/cc/fileworld.cpp
https://github.com/lazyboy/lazypersonal · C++ · 216 lines · 165 code · 23 blank · 28 comment · 52 complexity · 96c741b3c201f2afcb849b44c3ff7267 MD5 · raw file
- // Sample solution for http://www dot ferozeh.com slash Interviews slash misc slah imo.aspx
- // try2: Read each file at most two times, at most two files open at a time.
- // W = max_number_of_words_in_file, W0 = num_words_in_first_file, O(W0lgWO + lgW0 * Sum|W|)
- // lazyboybd -= at =- gmail -= dot =- com
- #include <iostream>
- #include <stdio.h>
- #include <stdlib.h>
- #include <vector>
- #include <stdlib.h>
- #include <algorithm>
- using namespace std;
-
- #define rep(i, n) for (i = 0; i < (n); ++i)
- #define is_char(x) (((x)>='a'&&(x)<='z')||((x)>='A'&&(x)<='Z'))
-
- char* file_input[] = {
- "I am a bat, man how do You do testing far",
- "I am a cat walk man, How do you test it",
- "I am a very smashing man how do you do foo bar"//,
- //""
- };
-
- char* get_word(char** p, int* len) {
- while(**p && !is_char(**p)) ++(*p);
- if (!**p) return NULL;
- char* ret = *p;
- *len = 0;
- while(**p && is_char(**p)) ++(*p), ++(*len);
- // we're modifying input
- //**p = 0;
- return ret;
- }
-
- bool strnieq(char* a, char* b, int alen, int blen) {
- if (alen == blen) {
- while(alen--) {
- if (tolower(*a) != tolower(*b)) return false;
- a++, b++;
- }
- return true;
- }
- return false;
- }
- void print_word(char*p, int len) {
- while(len--) putchar(*p++);
- }
-
- // join "foo", "bar", "baz" to "foo-bar-baz", also mallocs.

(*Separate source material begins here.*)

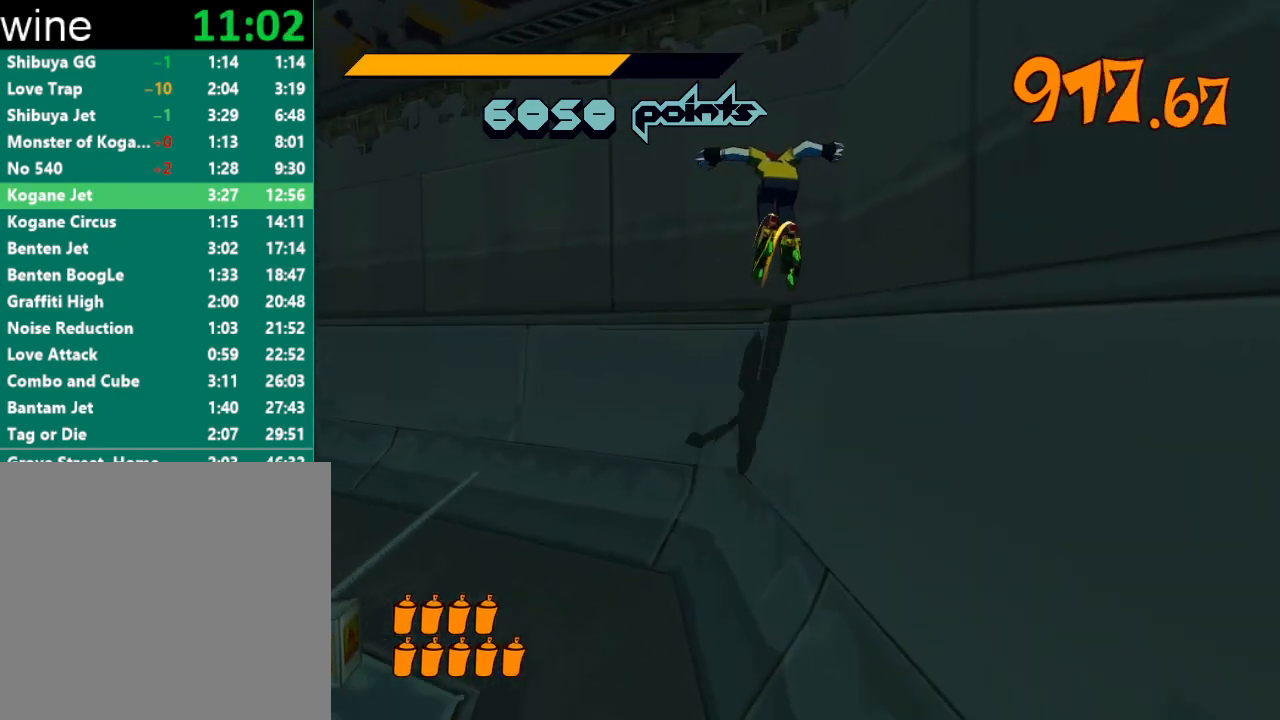
{"buttons": [], "left_stick": "down", "right_stick": "right", "events": [[100, "L2", "up"], [167, "L2", "down"], [200, "A", "up"], [200, "L2", "up"], [200, "R2", "up"], [233, "left_stick", "down"], [300, "left_stick", "down-right"], [367, "right_stick", "right"], [467, "left_stick", "down"]]}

- char* word_up(char* a, int alen, char* b, int blen, char* c, int clen) {
- int len = alen + blen + clen + 3;
- char *ret = (char*) malloc(sizeof(char) * len);
- while(alen--) *ret++ = *a++; *ret++ = '-';
- while(blen--) *ret++ = *b++; *ret++ = '-';
- while(clen--) *ret++ = *c++; *ret++ = 0;
- return ret - len;
- }
-
- typedef pair<char*, int> entry;
- bool ptr_cmp(const entry& a, const entry& b) {
- return stricmp(a.first, b.first) < 0;
- }
- bool not_found(const entry& a) {
- // A is moving
- if (a.second == false) {
- free(a.first);
- }
- return !a.second;
- }
- vector<entry>::iterator is_in_list(vector<entry>& v, const entry& e, char* w, bool& ret) {
- vector<entry>::iterator eit = lower_bound(v.begin(), v.end(), e, ptr_cmp);
- ret = eit != v.end() && !stricmp(eit->first, w);
- return eit;
- }
-
- bool find_and_set_word_in_vector(vector<entry>& v, char* wj0, int lenj0, char* wj1, int lenj1, char* wj2, int lenj2) {
- char* t = word_up(wj0, lenj0, wj1, lenj1, wj2, lenj2);
- entry tentry = make_pair(t, false);
- bool is_found;
- vector<entry>::iterator e = is_in_list(v, tentry, t, is_found);
- if (is_found) {
- e->second = true; // set it to found.
- }
- return is_found;
- }
-
- int try2(int n) {
- int i, j, k;
-
- vector<entry> master_list;
- // open file0
- char* p0 = file_input[0];
- int len0, len1, len2;
- char* w00 = get_word(&p0, &len0);
- char* w01 = get_word(&p0, &len1);
- char* w02 = get_word(&p0, &len2);
- while (w02 != NULL) {
- char* t = word_up(w00, len0, w01, len1, w02, len2);
- master_list.push_back(make_pair(t, false));
- // advance reading word in file0
- w00 = w01, w01 = w02; len0 = len1, len1 = len2;
- w02 = get_word(&p0, &len2);
- }
- sort(master_list.begin(), master_list.end(), ptr_cmp);
- //rep(i, master_list.size()) puts(master_list[i].first);
-
- rep(j, n) if (j > 0) {
- rep(i, master_list.size()) master_list[i].second = false;
- // open and read file j
- char* pj = file_input[j];
- int lenj0, lenj1, lenj2;
- char* wj0 = get_word(&pj, &lenj0);
- char* wj1 = get_word(&pj, &lenj1);
- char* wj2 = get_word(&pj, &lenj2);
- while (wj2 != NULL) {
- find_and_set_word_in_vector(master_list, wj0, lenj0, wj1, lenj1, wj2, lenj2);
-
- // advance reading word in filej
- wj0 = wj1, wj1 = wj2; lenj0 = lenj1, lenj1 = lenj2;
- wj2 = get_word(&pj, &lenj2);
- }
- // close file j
-
- // Filter out not found entries.
- vector<entry>::iterator last = remove_if(master_list.begin(), master_list.end(), not_found);
- master_list.resize(last - master_list.begin());
- //printf("After pass %d\n", j);
- //rep(i, master_list.size()) printf("%d: %s\n", i, master_list[i].first);
- }
-
- // now read the files again to remove stuffs.
- rep(j, n) {
- // open filej (except file0, which is still open)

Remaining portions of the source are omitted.